In seiner Rede bei der Auftaktkundgebung in München griff Dieter Reiter, Oberbürgermeister der Stadt, die Scheindebatte der vergangenen Wochen auf (die DGS-News berichteten unter anderem über die Unsinnigkeit einer Forderung nach Reservehaltung). „Komischerweise, beim Tempolimit auf den Autobahnen da macht es ganz Europa oder die ganze Welt anders“, so Reiter, doch das sei für die CDU, CSU oder FDP „völlig wurscht“, es spiele da keine Rolle. Reiter sagte, dass zwar „andere politische Systeme, mit anderen Regierungen, das Risiko der Atomkraft anders sehen als wir“, doch da wo er mitentscheiden darf werde es „keine neuen Brennstäbe und erst recht keine neuen Atomkraftwerke geben.“
Das Atomkraft-Aus ist ein historischer Erfolg der Bewegung. Armin Simon, von der Organisation .ausgetrahlt, sagt, dass wohl nie zuvor einer Bürger:innen-Bewegung Vergleichbares gelungen sei. Jahre- und jahrzehntelang wurde auf diesen Tag hingearbeitet. Nun werde kein hochradioaktiver Atommüll mehr in den AKWs produziert. Für ihn haben die Hunderttausenden engagierten Bürgerinnen und Bürger „die wohl größte Auseinandersetzung in der Geschichte der Bundesrepublik gewonnen“, wird er in einer Presseerklärung vom 11. April zitiert.
Der Protest gegen die Atomkraft in Deutschland begann im Februar 1975 in Wyhl am Kaiserstuhl, sagt der Historiker Frank Uekötter. Damals habe sich erstmals eine Bürgerbewegung etabliert: „Studenten und Bauern verbündeten sich“. Seiner Meinung nach wurde die nukleare Kontroverse zu einem Diskursprojekt, in welchem unter anderem die Themen demokratische Teilhabe, Widerstandsrecht, Rechtsstaatlichkeit, Energie und Risiken verhandelt wurden. Die bundesdeutsche Demokratie habe Fragen nur im gesellschaftlichen Gespräch entscheiden können.

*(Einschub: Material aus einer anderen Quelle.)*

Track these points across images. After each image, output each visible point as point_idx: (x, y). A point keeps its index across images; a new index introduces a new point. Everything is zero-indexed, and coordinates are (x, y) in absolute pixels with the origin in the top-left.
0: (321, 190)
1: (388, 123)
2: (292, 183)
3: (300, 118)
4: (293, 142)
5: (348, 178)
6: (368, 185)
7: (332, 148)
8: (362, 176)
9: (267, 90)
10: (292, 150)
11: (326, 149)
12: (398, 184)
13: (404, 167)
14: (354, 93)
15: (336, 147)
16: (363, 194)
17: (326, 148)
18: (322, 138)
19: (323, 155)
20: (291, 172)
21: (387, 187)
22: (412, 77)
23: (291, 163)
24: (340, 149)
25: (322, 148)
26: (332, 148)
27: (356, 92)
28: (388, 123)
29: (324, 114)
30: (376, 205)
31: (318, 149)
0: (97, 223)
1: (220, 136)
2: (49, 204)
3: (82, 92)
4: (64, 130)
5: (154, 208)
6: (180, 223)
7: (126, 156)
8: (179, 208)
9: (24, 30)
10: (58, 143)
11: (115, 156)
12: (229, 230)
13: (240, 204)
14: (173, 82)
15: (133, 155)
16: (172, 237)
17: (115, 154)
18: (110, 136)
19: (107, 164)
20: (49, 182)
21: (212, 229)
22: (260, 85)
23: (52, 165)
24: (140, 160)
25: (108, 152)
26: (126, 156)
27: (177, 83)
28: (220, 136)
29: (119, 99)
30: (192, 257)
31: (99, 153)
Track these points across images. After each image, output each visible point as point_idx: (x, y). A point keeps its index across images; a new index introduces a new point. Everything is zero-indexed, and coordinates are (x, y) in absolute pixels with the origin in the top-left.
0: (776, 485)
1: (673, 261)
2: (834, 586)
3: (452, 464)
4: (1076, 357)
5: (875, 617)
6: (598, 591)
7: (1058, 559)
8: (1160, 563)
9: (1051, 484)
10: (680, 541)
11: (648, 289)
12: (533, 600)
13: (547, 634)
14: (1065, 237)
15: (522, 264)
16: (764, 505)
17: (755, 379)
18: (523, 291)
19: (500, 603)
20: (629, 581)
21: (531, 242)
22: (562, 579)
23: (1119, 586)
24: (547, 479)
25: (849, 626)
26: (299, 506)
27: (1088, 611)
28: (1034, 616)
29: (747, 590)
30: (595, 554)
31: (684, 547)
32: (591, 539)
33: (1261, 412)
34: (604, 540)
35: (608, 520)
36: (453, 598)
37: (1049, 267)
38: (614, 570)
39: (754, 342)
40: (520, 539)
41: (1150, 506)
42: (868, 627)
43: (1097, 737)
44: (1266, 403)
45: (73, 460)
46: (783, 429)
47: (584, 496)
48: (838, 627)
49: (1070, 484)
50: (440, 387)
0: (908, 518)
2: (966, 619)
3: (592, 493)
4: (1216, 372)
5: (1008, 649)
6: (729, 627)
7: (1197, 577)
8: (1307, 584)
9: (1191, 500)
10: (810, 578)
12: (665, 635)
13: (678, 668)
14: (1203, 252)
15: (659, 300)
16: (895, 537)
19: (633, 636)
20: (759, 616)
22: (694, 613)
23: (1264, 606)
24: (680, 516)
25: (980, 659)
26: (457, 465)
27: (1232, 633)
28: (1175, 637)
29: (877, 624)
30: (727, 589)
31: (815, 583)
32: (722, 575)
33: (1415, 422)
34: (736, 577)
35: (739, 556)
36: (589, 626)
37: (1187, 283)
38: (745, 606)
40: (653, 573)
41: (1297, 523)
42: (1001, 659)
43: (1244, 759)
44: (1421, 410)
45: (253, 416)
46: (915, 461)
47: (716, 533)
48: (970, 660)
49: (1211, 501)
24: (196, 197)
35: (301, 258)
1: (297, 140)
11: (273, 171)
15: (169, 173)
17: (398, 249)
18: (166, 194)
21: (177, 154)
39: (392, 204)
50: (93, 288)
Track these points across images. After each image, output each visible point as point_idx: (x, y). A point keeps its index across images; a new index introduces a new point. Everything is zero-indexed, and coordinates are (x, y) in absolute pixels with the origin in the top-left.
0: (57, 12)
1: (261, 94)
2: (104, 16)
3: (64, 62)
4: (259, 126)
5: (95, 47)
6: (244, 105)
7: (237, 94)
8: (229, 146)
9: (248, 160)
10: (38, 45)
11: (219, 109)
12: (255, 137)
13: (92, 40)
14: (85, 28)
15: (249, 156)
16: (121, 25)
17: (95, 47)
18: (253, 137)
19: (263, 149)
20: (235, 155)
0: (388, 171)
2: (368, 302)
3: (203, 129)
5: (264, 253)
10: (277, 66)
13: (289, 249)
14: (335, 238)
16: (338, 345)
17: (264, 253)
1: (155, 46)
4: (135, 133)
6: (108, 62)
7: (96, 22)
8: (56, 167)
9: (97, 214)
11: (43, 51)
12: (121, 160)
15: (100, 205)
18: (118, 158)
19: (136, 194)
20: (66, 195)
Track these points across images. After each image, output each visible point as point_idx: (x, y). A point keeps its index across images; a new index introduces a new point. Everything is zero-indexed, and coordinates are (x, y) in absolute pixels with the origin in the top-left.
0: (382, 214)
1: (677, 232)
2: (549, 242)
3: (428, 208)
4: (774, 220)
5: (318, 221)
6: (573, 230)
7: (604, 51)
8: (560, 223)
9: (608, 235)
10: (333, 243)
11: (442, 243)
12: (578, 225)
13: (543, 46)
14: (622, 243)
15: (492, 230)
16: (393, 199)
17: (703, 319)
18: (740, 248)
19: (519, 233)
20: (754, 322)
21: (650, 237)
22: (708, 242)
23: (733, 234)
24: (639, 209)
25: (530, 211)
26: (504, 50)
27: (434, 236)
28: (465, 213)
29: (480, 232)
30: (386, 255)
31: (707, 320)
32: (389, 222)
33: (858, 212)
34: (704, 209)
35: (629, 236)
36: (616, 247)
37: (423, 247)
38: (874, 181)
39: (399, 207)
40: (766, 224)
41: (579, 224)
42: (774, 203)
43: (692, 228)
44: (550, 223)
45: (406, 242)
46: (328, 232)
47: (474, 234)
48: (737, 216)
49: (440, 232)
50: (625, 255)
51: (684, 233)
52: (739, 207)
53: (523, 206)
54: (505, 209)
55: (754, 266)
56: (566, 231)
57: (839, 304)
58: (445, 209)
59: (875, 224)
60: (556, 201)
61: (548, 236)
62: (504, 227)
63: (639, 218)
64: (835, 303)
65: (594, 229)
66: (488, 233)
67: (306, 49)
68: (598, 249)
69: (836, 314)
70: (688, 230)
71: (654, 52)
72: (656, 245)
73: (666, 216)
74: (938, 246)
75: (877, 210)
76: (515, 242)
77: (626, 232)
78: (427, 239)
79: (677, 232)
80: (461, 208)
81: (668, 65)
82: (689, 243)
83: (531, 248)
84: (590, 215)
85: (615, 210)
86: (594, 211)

Es sind rund fünf Jahrzehnte des Engagements vieler Menschen und ein Banner mit der Aufschrift „Gemeinsam gewonnen – 50 Jahre Anti-Atom-Bewegung“ war oft auf den Veranstaltungen der Atomkraftgegner:innen zu sehen. Viele Aktivist:innen setzen sich nun dafür ein, dass die radioaktiven Abfälle sicher gelagert werden, denn ein Teil davon wird „nach einer Strahlenmessung wiederverwertet“, und das „obwohl noch schädliche Bestandteile wie Plutonium und Strontium enthalten sind."
Nun beginnt der Rückbau der Atomkraftwerke.